-- Goal of the exercise --
The entries are to be returned exactly, with images left out.
---------- Provided information ----------
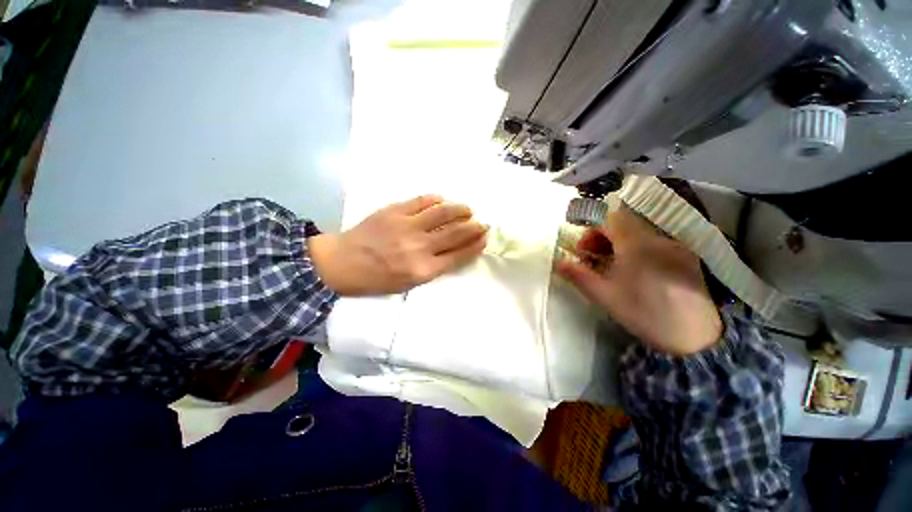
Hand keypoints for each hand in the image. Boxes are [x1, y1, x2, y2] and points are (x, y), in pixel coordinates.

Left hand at [308, 195, 487, 295]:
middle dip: (474, 227)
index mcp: (423, 270)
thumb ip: (433, 268)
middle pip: (456, 233)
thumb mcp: (408, 284)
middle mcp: (420, 247)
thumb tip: (453, 251)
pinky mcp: (394, 210)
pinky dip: (436, 199)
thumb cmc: (377, 279)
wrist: (342, 264)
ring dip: (460, 209)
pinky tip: (442, 200)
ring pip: (443, 212)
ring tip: (468, 209)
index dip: (475, 245)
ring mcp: (407, 226)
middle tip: (483, 222)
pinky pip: (422, 200)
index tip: (485, 238)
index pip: (459, 255)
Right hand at [556, 208, 721, 355]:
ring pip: (639, 232)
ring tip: (613, 265)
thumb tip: (557, 262)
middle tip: (593, 258)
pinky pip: (655, 243)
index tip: (583, 250)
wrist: (695, 337)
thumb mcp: (604, 296)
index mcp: (637, 245)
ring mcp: (675, 246)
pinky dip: (638, 249)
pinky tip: (637, 271)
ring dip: (619, 243)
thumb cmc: (644, 313)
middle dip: (602, 236)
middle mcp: (658, 238)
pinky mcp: (686, 257)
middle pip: (624, 223)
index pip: (610, 218)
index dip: (592, 229)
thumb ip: (578, 275)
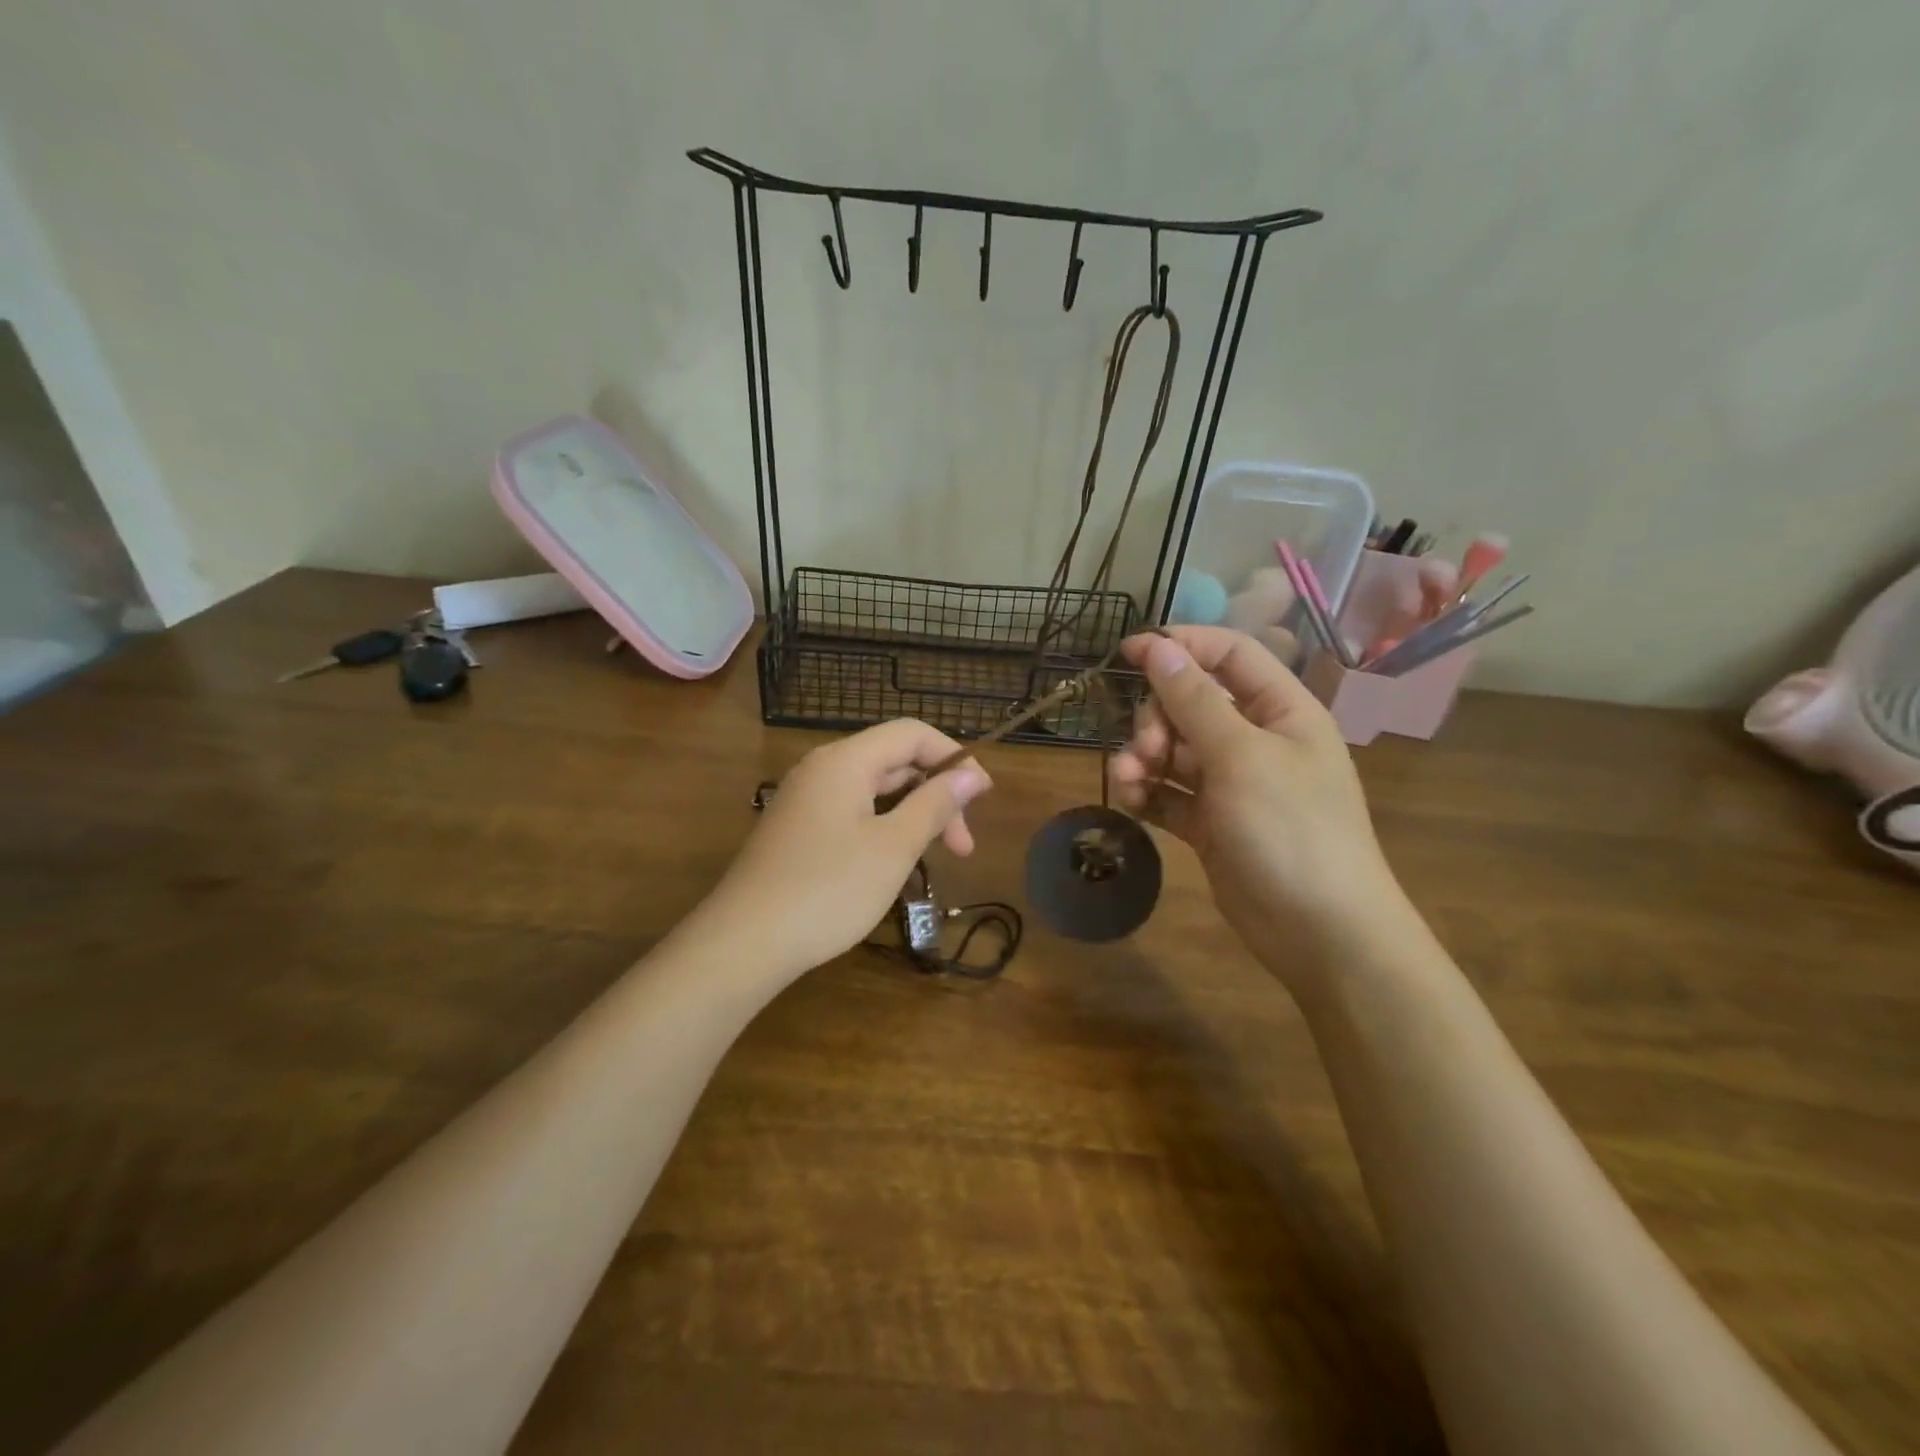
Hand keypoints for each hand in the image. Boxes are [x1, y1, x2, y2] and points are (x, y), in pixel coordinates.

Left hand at [708, 720, 992, 980]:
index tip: (983, 798)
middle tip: (964, 847)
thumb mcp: (894, 846)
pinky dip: (884, 828)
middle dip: (936, 795)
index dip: (953, 757)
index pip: (911, 733)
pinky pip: (852, 812)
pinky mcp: (797, 830)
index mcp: (845, 761)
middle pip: (894, 762)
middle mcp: (822, 769)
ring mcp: (805, 800)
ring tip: (936, 857)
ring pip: (874, 791)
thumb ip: (935, 804)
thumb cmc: (828, 889)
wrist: (744, 942)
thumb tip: (970, 774)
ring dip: (913, 815)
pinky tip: (894, 863)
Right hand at [1108, 628, 1402, 981]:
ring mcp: (1233, 784)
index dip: (1181, 646)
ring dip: (1144, 757)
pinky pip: (1170, 792)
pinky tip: (1132, 802)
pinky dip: (1148, 792)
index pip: (1229, 655)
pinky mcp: (1211, 822)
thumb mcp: (1241, 756)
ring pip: (1174, 749)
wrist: (1320, 932)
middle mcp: (1257, 740)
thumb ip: (1193, 700)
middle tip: (1146, 748)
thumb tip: (1157, 646)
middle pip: (1191, 703)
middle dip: (1157, 718)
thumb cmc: (1290, 829)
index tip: (1128, 651)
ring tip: (1129, 779)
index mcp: (1282, 710)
----------
-- Exercise answer --
Hand keypoints for each hand in the image. Boxes are [x1, y1, x2, y2] and points are (x, y), in pixel coordinates.

Left hand at [308, 195, 487, 295]:
middle dip: (474, 227)
index mcp: (423, 270)
thumb ip: (433, 268)
middle pip: (456, 233)
thumb mcp: (408, 284)
middle mcp: (420, 247)
thumb tip: (453, 251)
pinky mcp: (394, 210)
pinky dip: (436, 199)
thumb cmc: (377, 279)
wrist: (342, 264)
ring dip: (460, 209)
pinky tip: (442, 200)
ring pip: (443, 212)
ring tip: (468, 209)
index dip: (475, 245)
ring mcp: (407, 226)
middle tip: (483, 222)
pinky pip: (422, 200)
index tip: (485, 238)
index pip: (459, 255)
Right hand at [556, 208, 721, 355]:
ring pip: (639, 232)
ring tip: (613, 265)
thumb tip: (557, 262)
middle tip: (593, 258)
pinky pip: (655, 243)
index tip: (583, 250)
wrist: (695, 337)
thumb mcp: (604, 296)
index mcp: (637, 245)
ring mcp: (675, 246)
pinky dip: (638, 249)
pinky tip: (637, 271)
ring dip: (619, 243)
thumb cmc: (644, 313)
middle dip: (602, 236)
middle mcp: (658, 238)
pinky mcp: (686, 257)
middle pip: (624, 223)
index pip: (610, 218)
index dip: (592, 229)
thumb ip: (578, 275)
Hand keypoints for each hand in the image. Boxes are [x1, y1, x2, y2] and points are (x, y), in pixel coordinates.

Left hand at [708, 720, 992, 980]:
index tip: (983, 798)
middle tip: (964, 847)
thumb mcp: (894, 846)
pinky dip: (884, 828)
middle dip: (936, 795)
index dip: (953, 757)
index pip: (911, 733)
pinky pip: (852, 812)
pinky mcp: (797, 830)
index mcp: (845, 761)
middle pip: (894, 762)
middle mcp: (822, 769)
ring mcp: (805, 800)
ring tip: (936, 857)
ring pip: (874, 791)
thumb ip: (935, 804)
thumb cmc: (828, 889)
wrist: (744, 942)
thumb tip: (970, 774)
ring dip: (913, 815)
pinky tip: (894, 863)
Right hand at [1108, 628, 1402, 981]:
ring mcp: (1233, 784)
index dip: (1181, 646)
ring dip: (1144, 757)
pinky pip: (1170, 792)
pinky tip: (1132, 802)
pinky dip: (1148, 792)
index pip: (1229, 655)
pinky mcp: (1211, 822)
thumb mcp: (1241, 756)
ring pip: (1174, 749)
wrist: (1320, 932)
middle mcp: (1257, 740)
thumb ip: (1193, 700)
middle tip: (1146, 748)
thumb tip: (1157, 646)
middle pip: (1191, 703)
middle dip: (1157, 718)
thumb cmc: (1290, 829)
index tip: (1128, 651)
ring tip: (1129, 779)
index mcp: (1282, 710)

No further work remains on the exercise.